Lester Young Plays and Talks

Polka Dots and a Blindfold Test

Lester Young at Newport; photo by Ted Williams

Here’s some choice Lester Young material to complement the feature I’m presenting on him this week in Jazz à la Mode. My focus is Lester’s work as a leader in the forties and fifties after he’d come to prominence with Count Basie and begun making records under his own name. This period found the tenor saxophonist leading a succession of combos on a part-time basis. He’d begun touring with Jazz at the Philharmonic in 1946, which left fronting his own combo a secondary enterprise; as a result, changes in personnel were fairly routine. Consider the pianists Young played with between 1942 and ’55: Nat King Cole, Sam Price, Johnny Guarnieri, Kenny Kersey, Joe Albany, Hank Jones, Junior Mance, Kenny Drew, John Lewis, Oscar Peterson, Horace Silver, and Gildo Mahones. The only sideman to maintain a steady association with Lester was trumpeter Jesse Drakes who joined in 1948 and remained through the mid-fifties. Drakes was a Juilliard grad whose playing experience ranged from the Savoy Sultans to Harry Belafonte to Motown studio work; that he’s so little known outside of his recordings with Lester underscores how deep the ranks of trumpet greats were back in the day.

Jesse Drakes
Jesse Drakes

One of Lester’s favorite ballads was “Polka Dots and Moonbeams.” Composed by Jimmy Van Heusen and Johnny Burke in 1940 for Tommy Dorsey, it was Frank Sinatra’s first hit record. Sinatra, whom Lester admired as a vocalist, may have guided repertoire choices for Pres much like Ahmad Jamal did for Miles Davis. Lester first recorded it on his 1949 Mercury session with Hank Jones, Ray Brown, and Buddy Rich. His best known performance of “Polka Dots…” was made on a reunion with Count Basie at the Newport Jazz Festival in 1957.
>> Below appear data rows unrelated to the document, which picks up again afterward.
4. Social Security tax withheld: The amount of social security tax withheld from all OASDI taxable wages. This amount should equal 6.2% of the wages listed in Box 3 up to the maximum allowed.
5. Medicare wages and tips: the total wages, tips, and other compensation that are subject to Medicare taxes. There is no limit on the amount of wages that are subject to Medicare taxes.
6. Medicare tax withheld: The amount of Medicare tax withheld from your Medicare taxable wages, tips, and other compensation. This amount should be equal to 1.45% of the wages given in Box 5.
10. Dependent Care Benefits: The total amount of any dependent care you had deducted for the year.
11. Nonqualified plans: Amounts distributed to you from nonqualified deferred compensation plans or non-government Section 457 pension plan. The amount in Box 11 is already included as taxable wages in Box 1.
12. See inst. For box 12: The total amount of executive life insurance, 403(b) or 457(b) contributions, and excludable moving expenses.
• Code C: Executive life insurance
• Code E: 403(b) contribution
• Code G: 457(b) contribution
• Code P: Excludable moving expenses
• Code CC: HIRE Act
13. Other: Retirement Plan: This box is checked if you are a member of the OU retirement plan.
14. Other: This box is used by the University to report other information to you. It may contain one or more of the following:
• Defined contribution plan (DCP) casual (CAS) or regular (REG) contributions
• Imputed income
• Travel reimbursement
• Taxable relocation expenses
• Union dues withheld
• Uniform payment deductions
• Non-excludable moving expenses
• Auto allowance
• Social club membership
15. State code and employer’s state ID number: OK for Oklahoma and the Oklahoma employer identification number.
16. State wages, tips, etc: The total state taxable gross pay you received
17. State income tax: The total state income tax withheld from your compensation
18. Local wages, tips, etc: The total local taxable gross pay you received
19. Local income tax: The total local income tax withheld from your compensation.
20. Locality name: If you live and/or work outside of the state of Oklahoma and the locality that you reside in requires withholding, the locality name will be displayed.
The masterful performance, marred slightly by John Hammond’s intrusive introduction of Jo Jones over the opening phrase of Lester’s solo, is one of the highlights of Young’s late career. Coupled with his one-chorus solo on Billie Holiday’s “Fine and Mellow” on The Sound of Jazz television broadcast that same year, they serve as poetic and poignant capstones of Young’s highly personal art.
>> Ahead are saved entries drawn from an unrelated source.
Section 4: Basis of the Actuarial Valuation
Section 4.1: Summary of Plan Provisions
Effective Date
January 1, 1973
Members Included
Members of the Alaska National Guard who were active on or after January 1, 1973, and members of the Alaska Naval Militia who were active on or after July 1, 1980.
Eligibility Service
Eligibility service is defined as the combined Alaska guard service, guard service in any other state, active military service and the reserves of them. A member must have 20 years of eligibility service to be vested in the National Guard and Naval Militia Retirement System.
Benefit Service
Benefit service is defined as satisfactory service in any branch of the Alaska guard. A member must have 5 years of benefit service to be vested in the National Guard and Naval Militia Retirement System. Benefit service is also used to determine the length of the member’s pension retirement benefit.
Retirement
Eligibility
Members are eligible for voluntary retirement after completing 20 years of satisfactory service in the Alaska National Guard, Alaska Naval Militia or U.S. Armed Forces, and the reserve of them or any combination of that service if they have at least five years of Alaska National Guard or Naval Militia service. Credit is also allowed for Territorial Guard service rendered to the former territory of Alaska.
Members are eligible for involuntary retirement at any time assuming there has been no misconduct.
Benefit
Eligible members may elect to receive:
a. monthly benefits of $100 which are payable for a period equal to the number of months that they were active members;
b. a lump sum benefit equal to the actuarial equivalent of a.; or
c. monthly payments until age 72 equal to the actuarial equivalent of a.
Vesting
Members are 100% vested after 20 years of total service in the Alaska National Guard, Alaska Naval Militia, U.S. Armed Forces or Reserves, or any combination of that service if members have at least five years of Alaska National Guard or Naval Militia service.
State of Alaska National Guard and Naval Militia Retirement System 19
Here’s Lester playing “Polka Dots…” on an Art Ford Jazz Party television special. Ray Bryant is the pianist.

Two weeks ago, Loren Schoenberg of the Jazz Museum of Harlem posted on YouTube an excerpt of Leonard Feather’s interview of Young for a Blindfold Test that was published in Down Beat on November 2, 1951. It makes for fascinating listening as Lester talks about musicians and records, extols Bud Freeman as an original “stylist” and identifies his colleague Pee Wee Russell as part of the group playing “Dixielanderini.” (How I love Lester’s use of that suffix!) He also refers to a couple of the “bruising” experiences that had shaped his life, the “teardrops” shed over being harassed by Fletcher Henderson’s wife and sidemen for not conforming to the orthodox tenor style of Coleman Hawkins, and how something that went down with Basie “broke my heart.” Lester’s language is studded with the personal slang for which he was renowned; “nice eyes” is prominent in his expression of approval for some of the records played.